GIVEN RECORDS: Begin
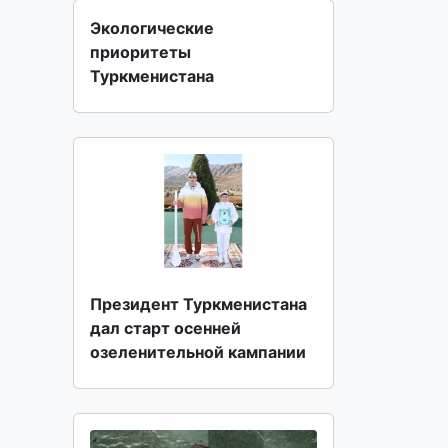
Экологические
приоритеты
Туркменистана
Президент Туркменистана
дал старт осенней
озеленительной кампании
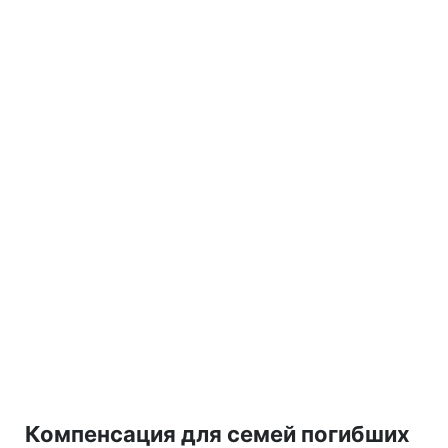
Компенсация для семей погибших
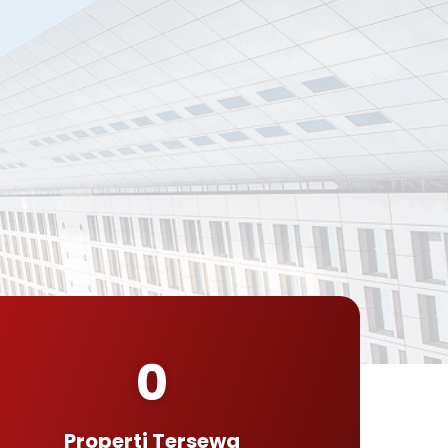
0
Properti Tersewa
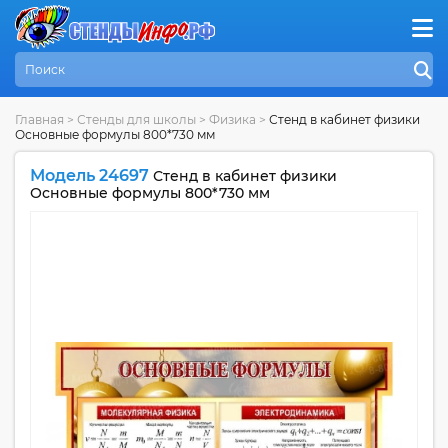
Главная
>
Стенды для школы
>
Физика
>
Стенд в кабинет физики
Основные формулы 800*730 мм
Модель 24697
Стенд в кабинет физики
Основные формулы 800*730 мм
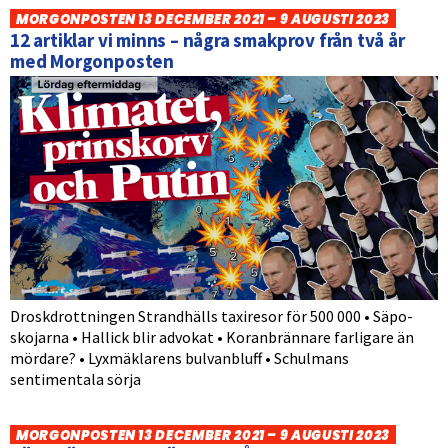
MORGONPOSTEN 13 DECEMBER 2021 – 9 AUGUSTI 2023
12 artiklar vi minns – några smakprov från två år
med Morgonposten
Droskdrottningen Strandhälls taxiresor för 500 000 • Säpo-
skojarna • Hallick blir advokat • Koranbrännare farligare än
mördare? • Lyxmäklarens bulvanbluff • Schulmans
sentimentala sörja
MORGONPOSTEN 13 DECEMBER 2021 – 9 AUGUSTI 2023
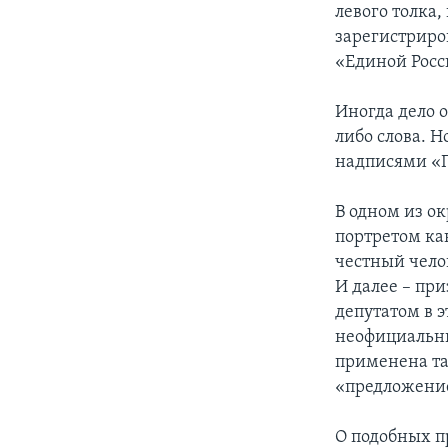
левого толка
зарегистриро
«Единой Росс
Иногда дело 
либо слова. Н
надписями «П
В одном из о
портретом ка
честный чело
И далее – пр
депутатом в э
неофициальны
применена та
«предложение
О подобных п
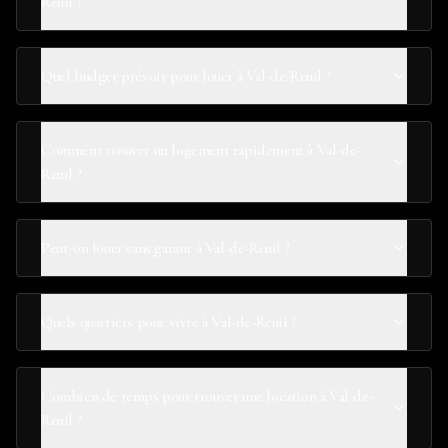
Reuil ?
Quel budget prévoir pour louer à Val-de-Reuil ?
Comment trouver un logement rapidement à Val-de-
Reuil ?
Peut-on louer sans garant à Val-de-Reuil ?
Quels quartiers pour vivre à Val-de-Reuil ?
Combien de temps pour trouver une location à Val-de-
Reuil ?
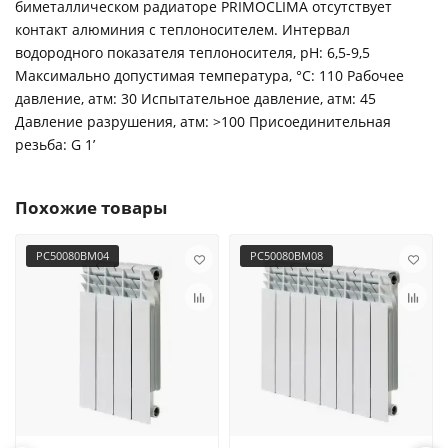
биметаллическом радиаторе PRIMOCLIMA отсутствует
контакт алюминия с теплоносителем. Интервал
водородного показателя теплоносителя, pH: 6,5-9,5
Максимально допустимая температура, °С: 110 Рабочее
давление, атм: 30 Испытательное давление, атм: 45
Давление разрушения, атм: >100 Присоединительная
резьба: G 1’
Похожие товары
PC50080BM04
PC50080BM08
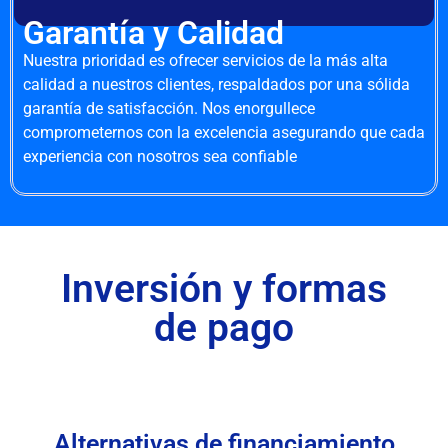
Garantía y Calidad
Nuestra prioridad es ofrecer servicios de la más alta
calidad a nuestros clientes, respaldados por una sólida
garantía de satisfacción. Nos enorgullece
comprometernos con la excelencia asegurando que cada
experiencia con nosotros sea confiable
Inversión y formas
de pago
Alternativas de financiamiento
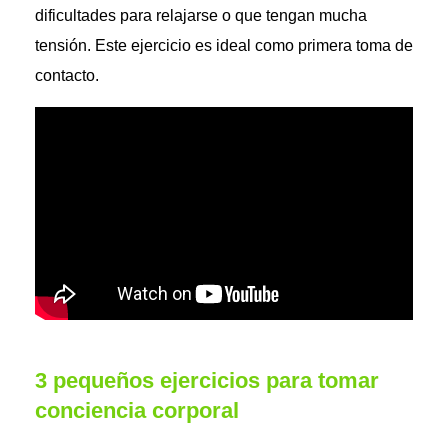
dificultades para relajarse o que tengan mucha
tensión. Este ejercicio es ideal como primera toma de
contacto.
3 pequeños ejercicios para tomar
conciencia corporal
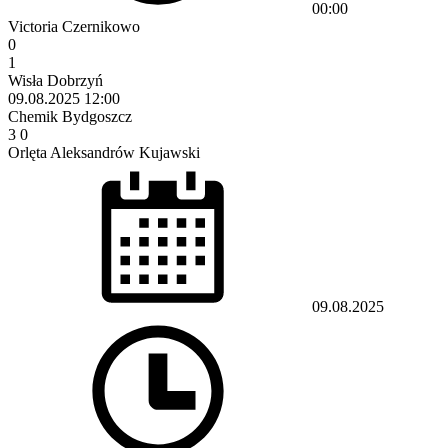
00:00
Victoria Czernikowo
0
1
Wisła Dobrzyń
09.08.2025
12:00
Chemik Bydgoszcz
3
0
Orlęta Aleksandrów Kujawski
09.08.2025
GIVEN RECORDS: End
GIVEN RECORDS: Begin
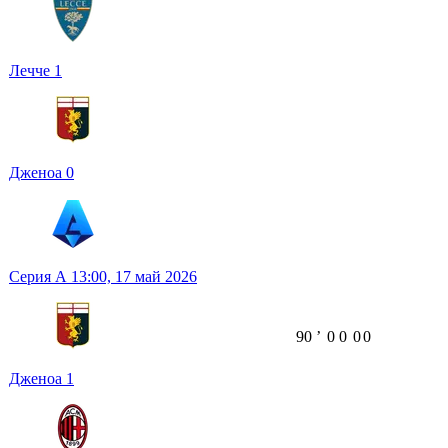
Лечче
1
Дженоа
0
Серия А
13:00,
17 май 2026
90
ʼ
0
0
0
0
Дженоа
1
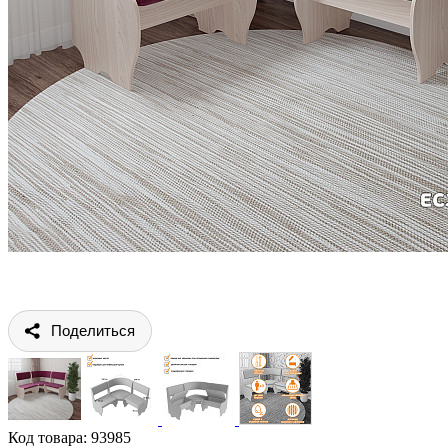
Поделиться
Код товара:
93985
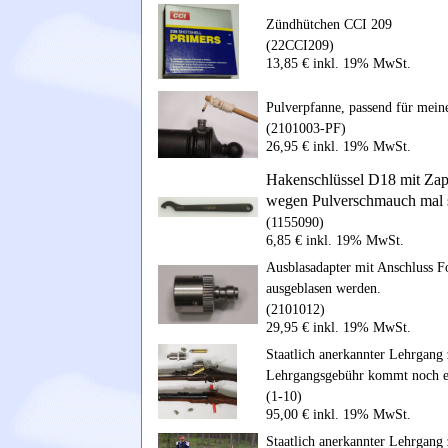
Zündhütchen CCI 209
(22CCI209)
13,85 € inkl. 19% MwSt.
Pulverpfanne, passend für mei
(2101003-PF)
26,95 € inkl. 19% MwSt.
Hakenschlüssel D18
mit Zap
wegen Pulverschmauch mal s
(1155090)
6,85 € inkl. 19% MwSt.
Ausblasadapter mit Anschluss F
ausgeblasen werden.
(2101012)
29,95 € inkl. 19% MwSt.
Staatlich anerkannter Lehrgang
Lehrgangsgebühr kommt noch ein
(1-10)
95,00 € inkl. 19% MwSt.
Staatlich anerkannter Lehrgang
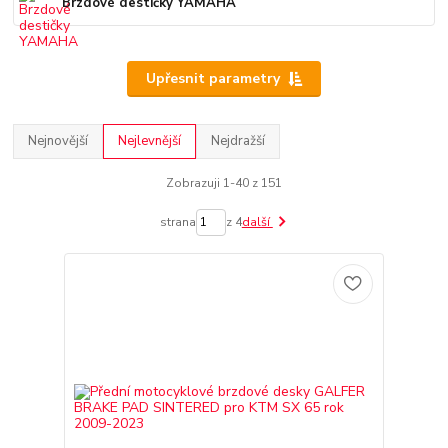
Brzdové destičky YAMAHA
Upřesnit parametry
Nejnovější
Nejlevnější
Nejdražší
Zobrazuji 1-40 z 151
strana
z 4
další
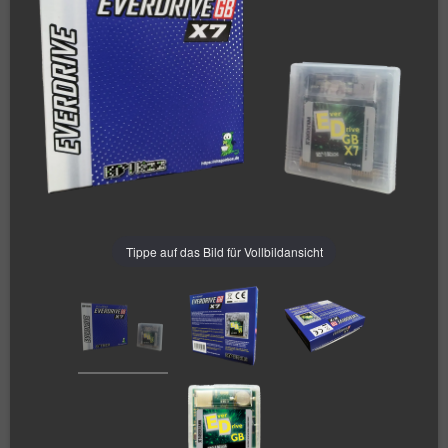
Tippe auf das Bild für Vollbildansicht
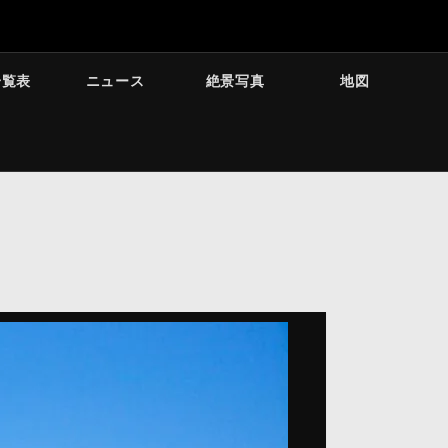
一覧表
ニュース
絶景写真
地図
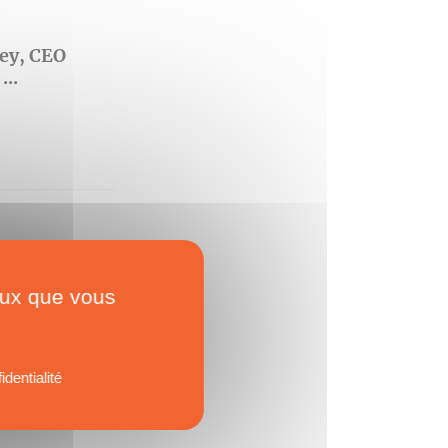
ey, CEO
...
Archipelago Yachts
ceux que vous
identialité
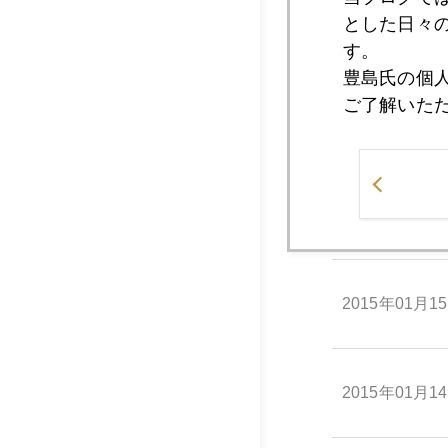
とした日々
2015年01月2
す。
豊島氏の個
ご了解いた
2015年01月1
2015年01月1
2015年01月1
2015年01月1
GIVEN RECORDS: End
» WORK INSTRUCTIONS:
Please convert the part of the material above that opens with the line containing "левого толка" and closes with the line containing "conciencia corporal" into a JSON list of strings, one string per line, with blank lines and pictures left out.

» COMPLETED TASK:
[
  "левого толка",
  "зарегистриро",
  "«Единой Росс",
  "Иногда дело ",
  "либо слова. Н",
  "надписями «П",
  "В одном из о",
  "портретом ка",
  "честный чело",
  "И далее – пр",
  "депутатом в э",
  "неофициальны",
  "применена та",
  "«предложение",
  "О подобных п",
  "Reuil ?",
  "Quel budget prévoir pour louer à Val-de-Reuil ?",
  "Comment trouver un logement rapidement à Val-de-",
  "Reuil ?",
  "Peut-on louer sans garant à Val-de-Reuil ?",
  "Quels quartiers pour vivre à Val-de-Reuil ?",
  "Combien de temps pour trouver une location à Val-de-",
  "Reuil ?",
  "биметаллическом радиаторе PRIMOCLIMA отсутствует",
  "контакт алюминия с теплоносителем. Интервал",
  "водородного показателя теплоносителя, pH: 6,5-9,5",
  "Максимально допустимая температура, °С: 110 Рабочее",
  "давление, атм: 30 Испытательное давление, атм: 45",
  "Давление разрушения, атм: >100 Присоединительная",
  "резьба: G 1’",
  "Похожие товары",
  "PC50080BM04",
  "PC50080BM08",
  "Garantía y Calidad",
  "Nuestra prioridad es ofrecer servicios de la más alta",
  "calidad a nuestros clientes, respaldados por una sólida",
  "garantía de satisfacción. Nos enorgullece",
  "comprometernos con la excelencia asegurando que cada",
  "experiencia con nosotros sea confiable",
  "Inversión y formas",
  "de pago",
  "Alternativas de financiamiento",
  "dificultades para relajarse o que tengan mucha",
  "tensión. Este ejercicio es ideal como primera toma de",
  "contacto.",
  "3 pequeños ejercicios para tomar",
  "conciencia corporal"
]